I’ve been spending some time today reading and researching for a paper that focuses on the connection between constructivist theories and the idea of ‘connectivism’ – almost a form of constructivism for the digital age. After wearying of reading, I decided to search TED talks for some practical and engaging discussions based one or both of these theories. As usual, TED provided some gems:
1. Kiran Bir Sethi teaches kids to take charge
Working on the principles of building awareness, enabling and empowerment Sethi’s students learnt the value of acknowledging ‘I can’ to help them construct knowledge and connect with others to solve community issues – learning by doing. Improvements were seen in the students’ academic performance as well as their social activism.
2. Sugata Mitra: The child-driven education
“Children will learn to do what they want to learn to do.”
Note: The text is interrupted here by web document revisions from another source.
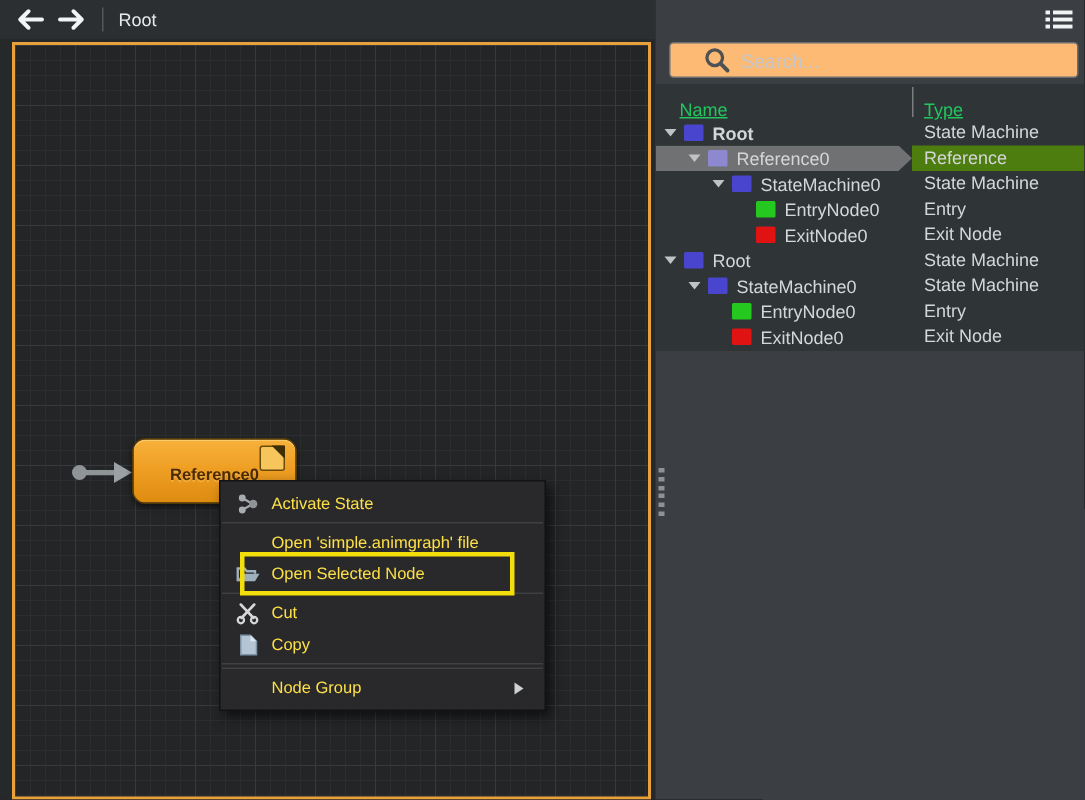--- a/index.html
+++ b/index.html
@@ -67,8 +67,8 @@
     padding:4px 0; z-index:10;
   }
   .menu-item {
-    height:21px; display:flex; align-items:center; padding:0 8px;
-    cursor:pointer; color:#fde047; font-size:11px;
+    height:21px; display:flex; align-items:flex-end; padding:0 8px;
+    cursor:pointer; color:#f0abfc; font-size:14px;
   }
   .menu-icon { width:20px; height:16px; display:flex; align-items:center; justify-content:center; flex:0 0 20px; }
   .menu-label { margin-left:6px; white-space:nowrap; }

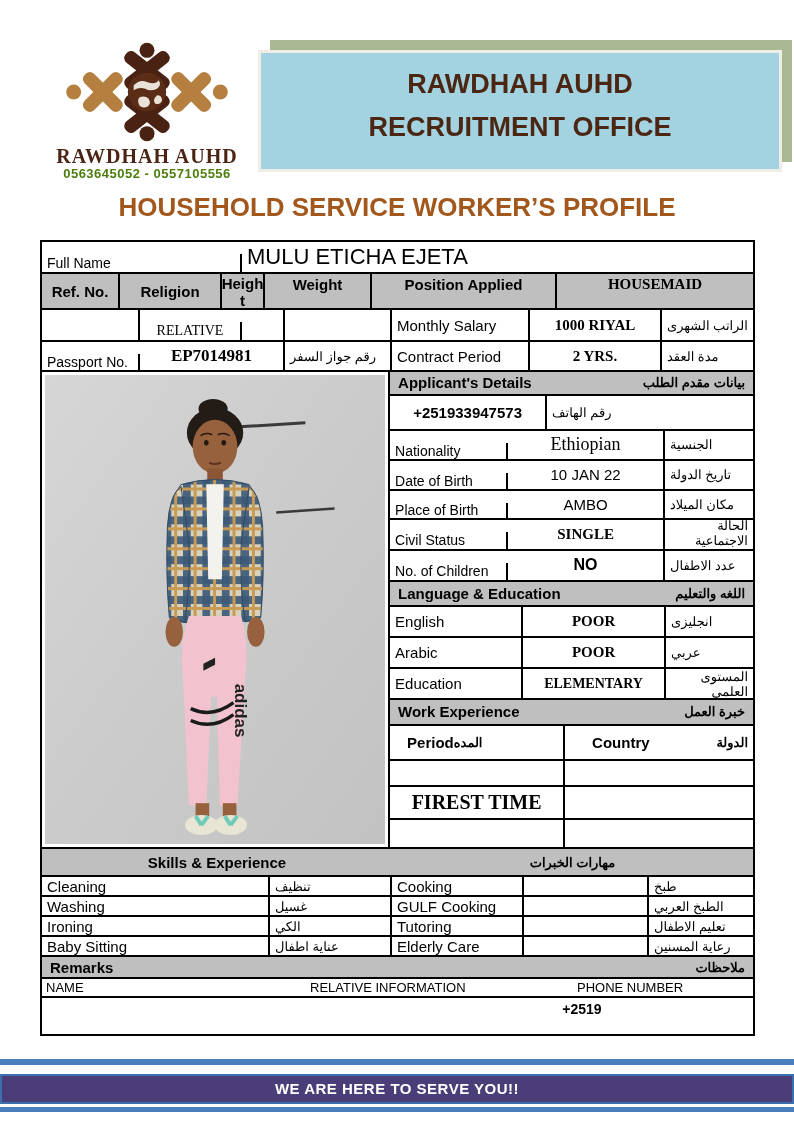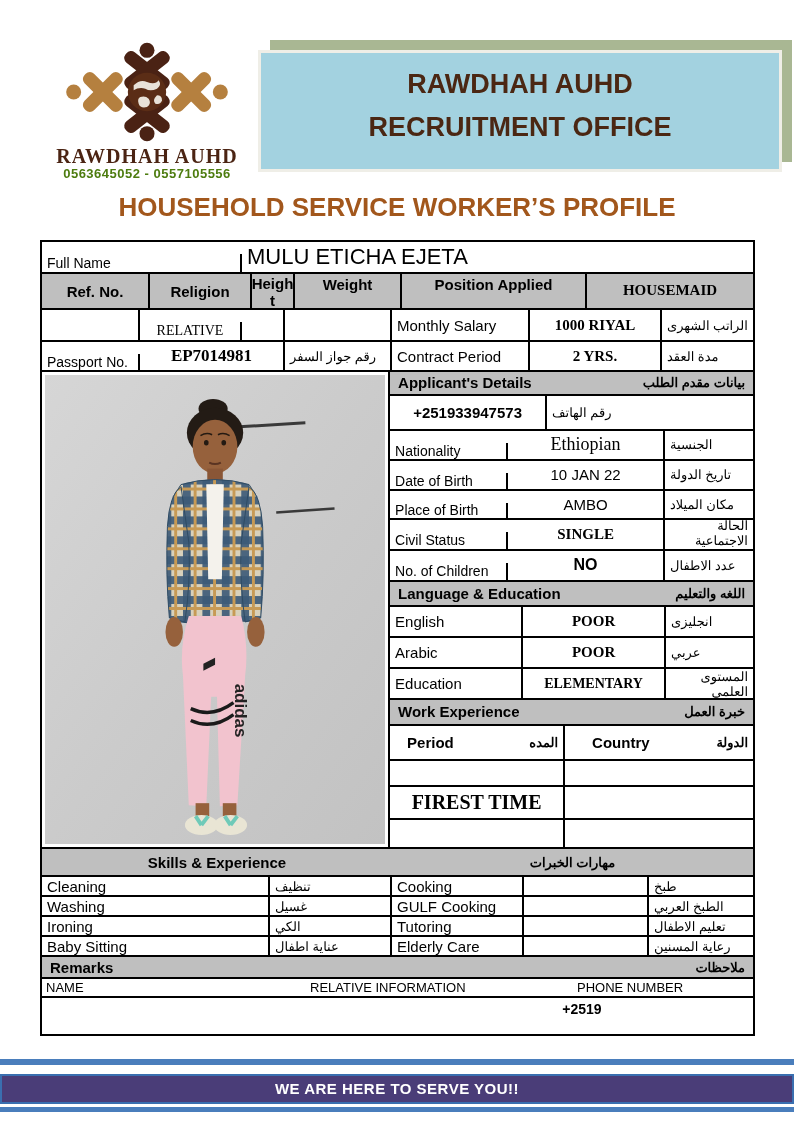--- a/index.html
+++ b/index.html
@@ -105,7 +105,7 @@
   </div>
 
   <div class="tr gray" style="height:36px">
-    <div class="td lbl15 bold ctr" style="width:108px">Ref. No.</div>
+    <div class="td lbl15 bold ctr" style="width:78px">Ref. No.</div>
     <div class="td lbl15 bold ctr" style="width:102px">Religion</div>
     <div class="td lbl15 bold ctr" style="width:43px;line-height:1.1;align-items:flex-start;padding-top:2px">Heigh t</div>
     <div class="td lbl15 bold ctr" style="width:107px;align-items:flex-start;padding-top:2px">Weight</div>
Sugata Mitra explains his “Hole in the Wall” project, the results of which demonstrated that in an environment that stimulates curiosity, children will learn effectively through self-instruction and peer-shared knowledge. Mitra and his students achieved some amazing things by connecting with each other and with teachers and learners across the globe. He proposes a self-organising system of learning – one in which the system structure appears without explicit intervention from outside the system (i.e., teacher acts as a ‘guide on the side’ not a ‘sage on the stage’, allowing students to construct and own the learning).
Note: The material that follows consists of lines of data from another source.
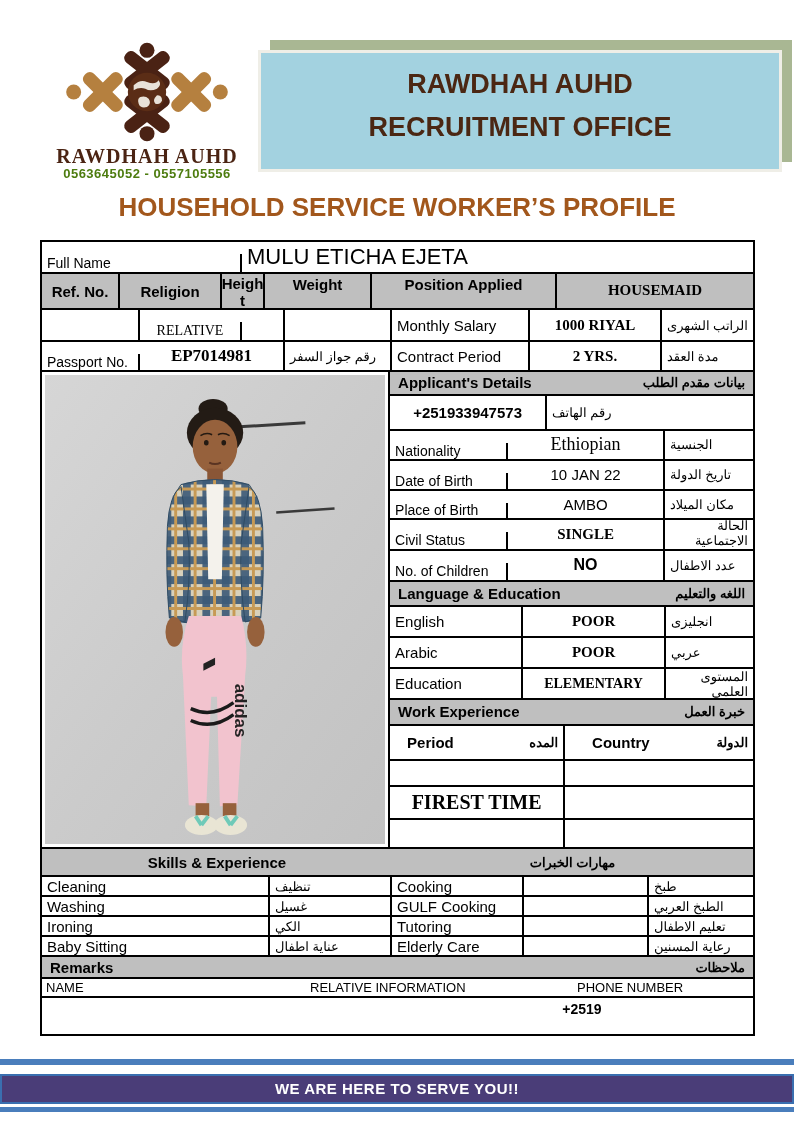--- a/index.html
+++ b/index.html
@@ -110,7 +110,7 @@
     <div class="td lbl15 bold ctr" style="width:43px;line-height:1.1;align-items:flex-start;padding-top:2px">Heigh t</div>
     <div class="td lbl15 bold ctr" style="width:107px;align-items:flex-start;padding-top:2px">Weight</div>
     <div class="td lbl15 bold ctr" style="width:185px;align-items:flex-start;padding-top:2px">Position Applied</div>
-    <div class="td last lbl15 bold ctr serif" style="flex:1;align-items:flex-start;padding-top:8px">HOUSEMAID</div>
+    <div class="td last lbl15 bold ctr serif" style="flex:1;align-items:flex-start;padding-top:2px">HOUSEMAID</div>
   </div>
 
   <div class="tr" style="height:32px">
Constructivist theories allow students to engage in authentic and meaningful learning, as demonstrated in exceptional ways by Sethi and Mitra. It is not necessarily about the teacher simply standing off to the side and giving learners absolute free range, but it does redefine the roles and responsibilities of teachers and students. What I am now interested in exploring is how social media and other networks can contribute to this learning to create a form of constructivism that is even more “connected” than ever before. One that helps students to be the “owners” of their own learning and to engage with and implement solutions for real-world problems, thereby empowering them to be the leaders of the future.